第25回油症対策委員会の参加者は、九州大学油症治療研究班、厚生労働省の担当者、カネミ油症被害者全国連絡会、メディア(新聞・放送局)は撮影のみで、会議終了後のぶら下がり取材がありました。
議題は3つ。
◆令和5年度健康実態調査結果報告
◆令和6年度健康実態調査業(案)の提示などについて
◆油症次世代調査について
いつも思うのですが、令和を廃止して、官民とも西暦にしてほしい。切に望みます。分厚い紙が配布されますが、ただただ読み上げるだけです。約1時間以上続きます。今回 映画「母と子の絆~カネミ油症の真実」製作委員会は、報道関係者ではない、という理由で、会場内に入ることが出来ませんでした。屈辱的な対応で、きつく抗議しましたが、拒否は変わりませんでした。
参加した記者の方々、被害者の方々から伺った内容では、カネミ油症被害者(患者)のダイオキシン類の血中濃度と、子や孫ら次世代が糖尿病、肥満症、甲状腺の疾病になりやすいかどうかについて相関関係は見られなかったという報告。今後歯牙欠損について解析する、と正直実りの乏しい報告になった。
参加したカネミ油症被害者からは、次世代救済を望む声が、会議後半の質疑で出されたが、辻班長は「次世代には何かしらの健康被害があると考えている」という曖昧な、不誠実な回答だったという。
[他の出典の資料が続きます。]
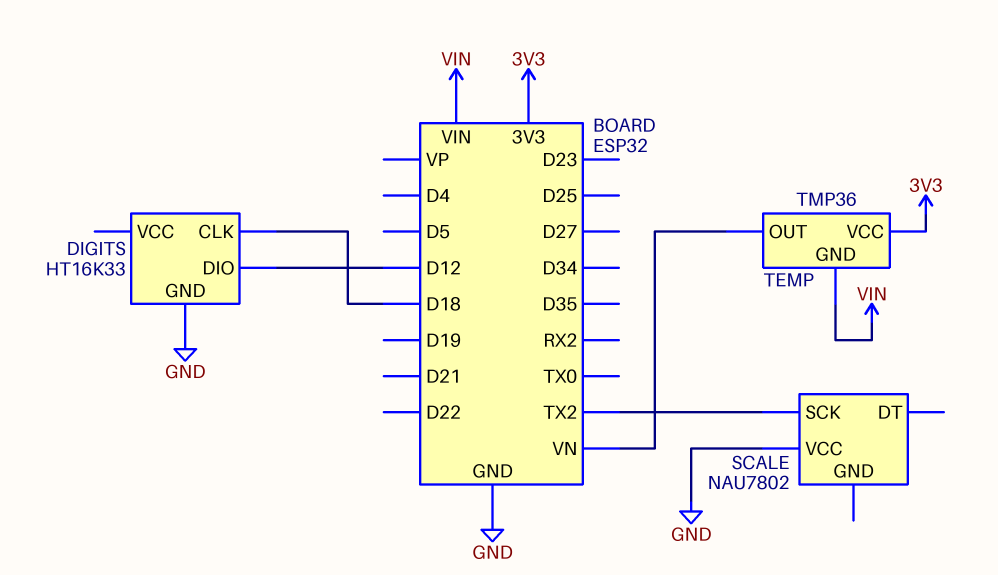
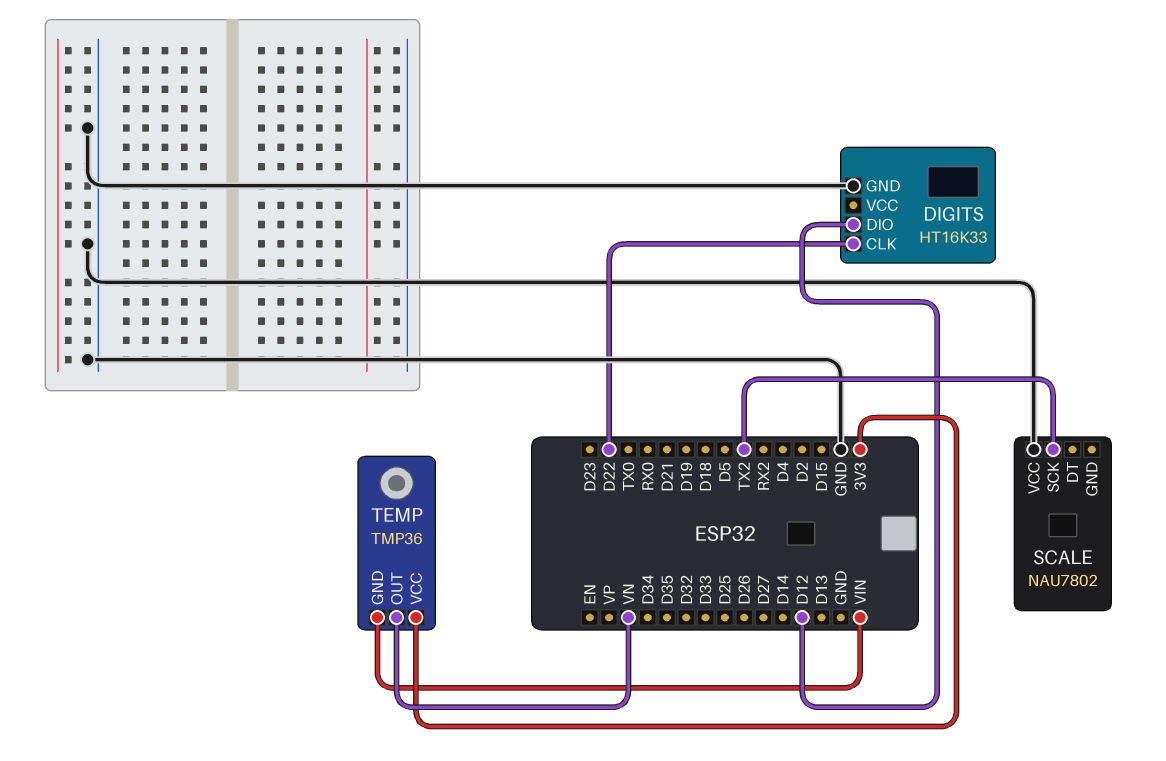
DIGITS pin CLK: D18 -> D22

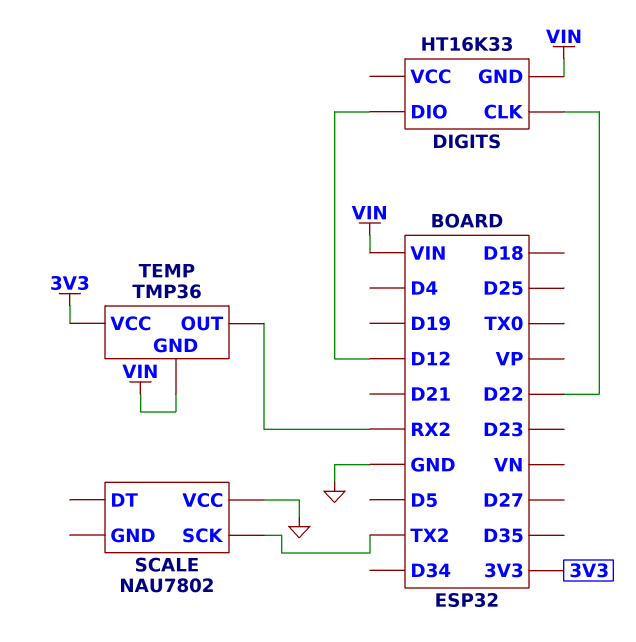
DIGITS pin GND: GND -> VIN
TEMP pin OUT: VN -> RX2

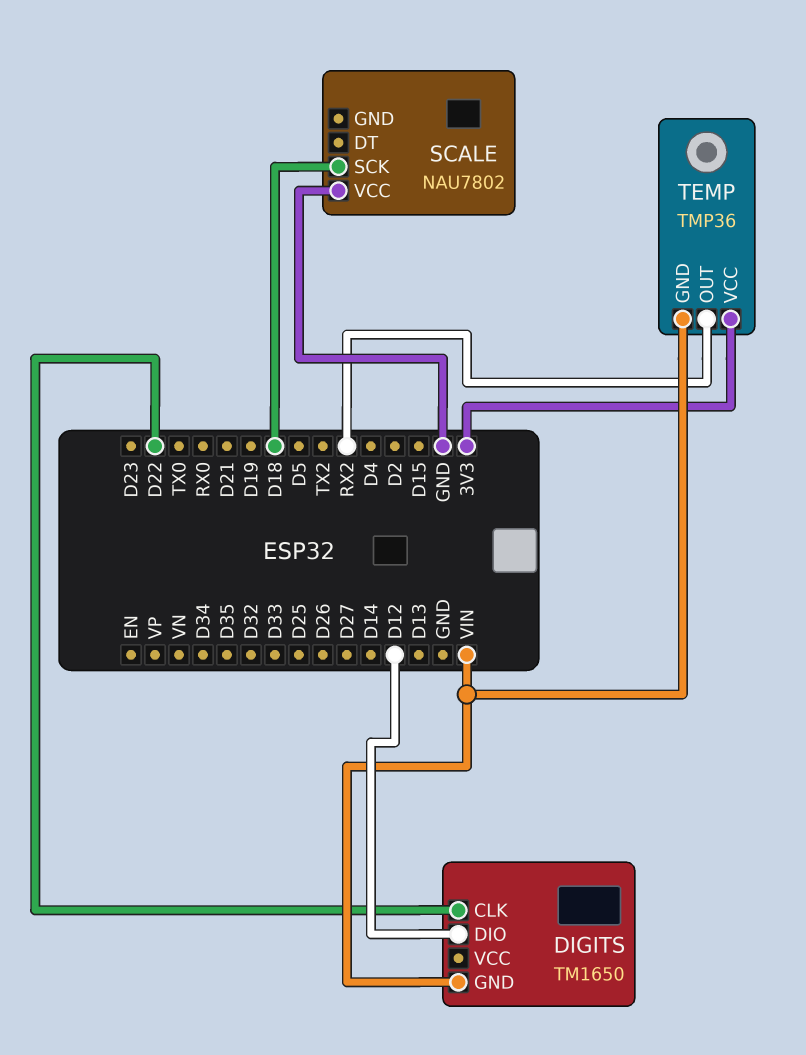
DIGITS: HT16K33 -> TM1650
SCALE pin SCK: TX2 -> D18

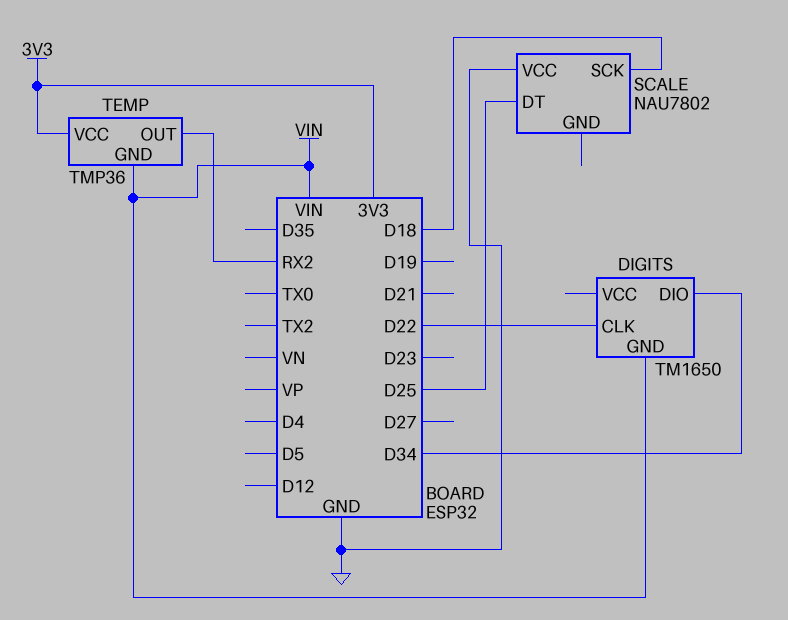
DIGITS pin DIO: D12 -> D34
SCALE pin DT: none -> D25

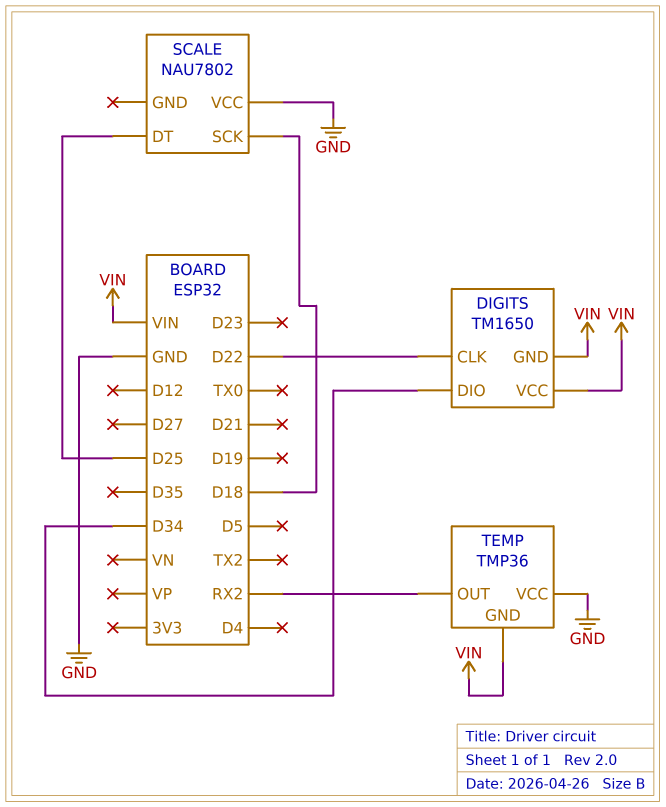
DIGITS pin VCC: none -> VIN
TEMP pin VCC: 3V3 -> GND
ぶら下がりに記者が「支援者(映画製作委員会のこと)が発表した『へその緒プロジェクト』と質問したことについては、「さい帯血に含まれるダイオキシン類の血中濃度が高いことは既に分かっている。ただへその緒の胎盤によって、かなり減少している」と答えた。なぜ「へその緒」を調べないかについては、記者の追加質問が出なかったことから、課題を積み残す結果となった。
次回の第26回油症対策委員会は、本年6月21日の予定である。